#### Problem description
Using the records that follow, copy every line containing the word "editorial".

* * *

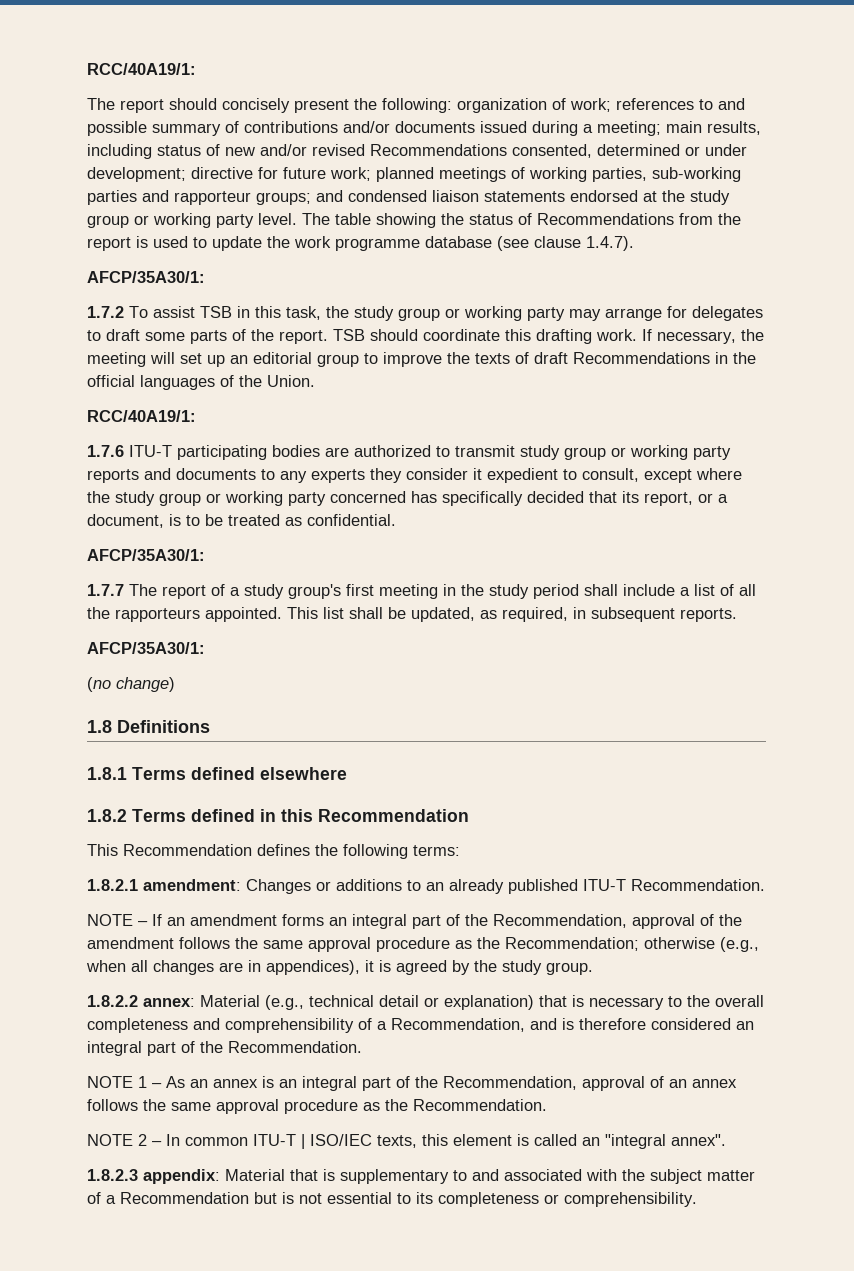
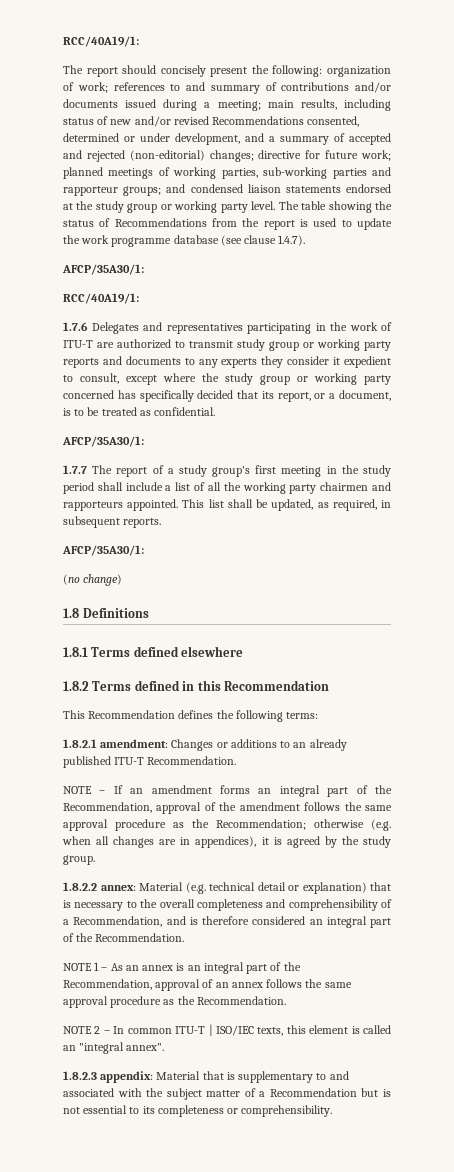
[87,121,147,136] possible -> (205, 86) none
[87,167,186,182] development; -> [175,133,391,145] [63,150,254,162] development, and a summary of accepted and rejected (non-editorial) changes;
[87,306,763,321] [87,329,764,344] [87,352,756,367] [87,375,315,390] [87,410,196,422] [87,445,320,460] 1.7.2 To assist TSB in this task, the study group or working party may arrange for delegates to draft some parts of the report. TSB should coordinate this drafting work. If necessary, the meeting will set up an editorial group to improve the texts of draft Recommendations in the official languages of the Union. // RCC/40A19/1: // 1.7.6 ITU-T participating bodies -> [63,293,139,304] [63,322,392,334] [63,340,93,348] RCC/40A19/1: // 1.7.6 Delegates and representatives participating in the work of ITU-T
(110, 613) none -> [242,482,391,494] working party chairmen and
[720,937,759,952] (e.g., -> [371,819,391,831] (e.g.
[265,995,304,1010] (e.g., -> [185,882,206,894] (e.g.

* * *

#### Answer section
[87,167,186,182] development; -> [175,133,391,145] [63,150,254,162] development, and a summary of accepted and rejected (non-editorial) changes;
[87,306,763,321] [87,329,764,344] [87,352,756,367] [87,375,315,390] [87,410,196,422] [87,445,320,460] 1.7.2 To assist TSB in this task, the study group or working party may arrange for delegates to draft some parts of the report. TSB should coordinate this drafting work. If necessary, the meeting will set up an editorial group to improve the texts of draft Recommendations in the official languages of the Union. // RCC/40A19/1: // 1.7.6 ITU-T participating bodies -> [63,293,139,304] [63,322,392,334] [63,340,93,348] RCC/40A19/1: // 1.7.6 Delegates and representatives participating in the work of ITU-T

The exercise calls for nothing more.